1) I will try to consume less financial news media. A steady diet of CNBC, BNN, WSJ, FT, FP, G&M and lots of unhealthy blogs has left me bloated and sluggish. I will try to remember that the scary daily headlines and ramblings of those who don’t know any more than me are just noise that distracts my focus. I will continue to exercise my judgment and base my decisions on fundamental data, not speculation.
2) I will not mimic any index or benchmark. The S&P/TSX index continues to be a poor measuring stick. With close to 80% of the index allocated to three sectors, energy, materials and financials, the index is fraught with high risk. I will diversify my client’s assets and limit their exposure to any one sector or any one company.
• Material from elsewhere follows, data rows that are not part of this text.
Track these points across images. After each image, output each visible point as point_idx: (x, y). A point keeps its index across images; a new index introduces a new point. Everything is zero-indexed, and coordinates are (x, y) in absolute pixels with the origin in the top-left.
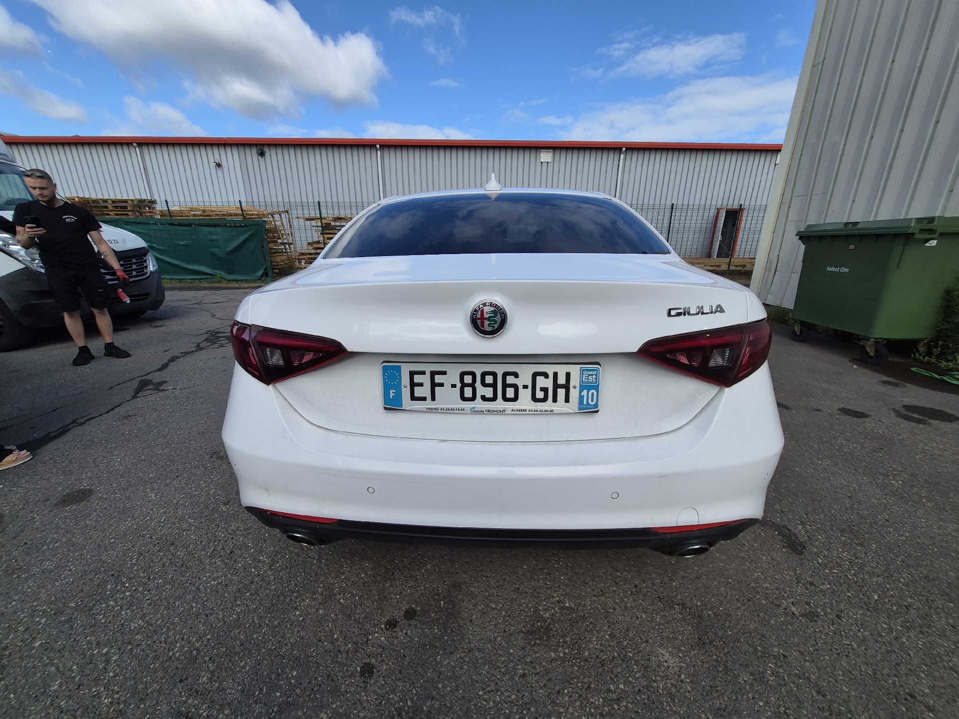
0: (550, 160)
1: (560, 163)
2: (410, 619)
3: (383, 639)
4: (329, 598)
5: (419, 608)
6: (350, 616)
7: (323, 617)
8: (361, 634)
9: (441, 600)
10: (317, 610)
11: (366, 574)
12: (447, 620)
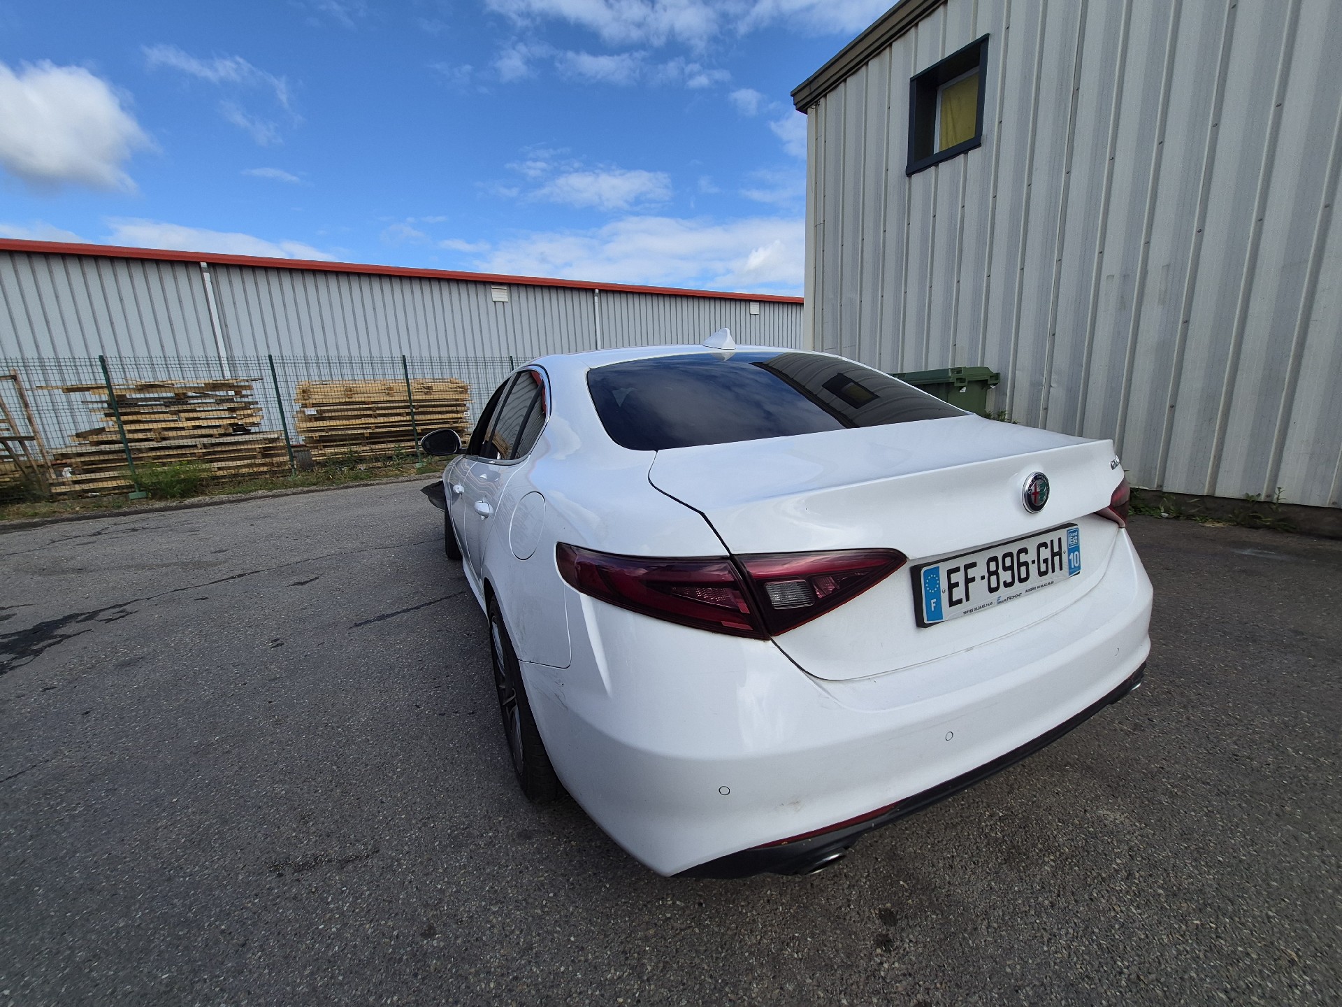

3) I will remember that companies that pay dividends will be the cornerstone of my client’s portfolios. I will not forget that companies that have a history of raising dividends offer me the best source of insider information. A company that raises its dividend, signals to investors its confidence for the coming year.
4) I will resist the urge to market time. I will not forget that most of the year’s profits only come from a few trading days and since I don’t know when the next big up days is, I will have to sit tight. My decision to buy or sell a stock will not be based on whether the market is going down or up. My decision will be based on valuation.
5) I will not forget that I am a long-term value investor. Sometimes value and price can get disconnected and stay that way for an extended period of time. I will continue to remember that my best investment decisions are made when values are the cheapest.
6) Finally, I will resist the temptation of group-think. I will continue to challenge my assumptions daily and surround myself with colleagues and clients who can do the same.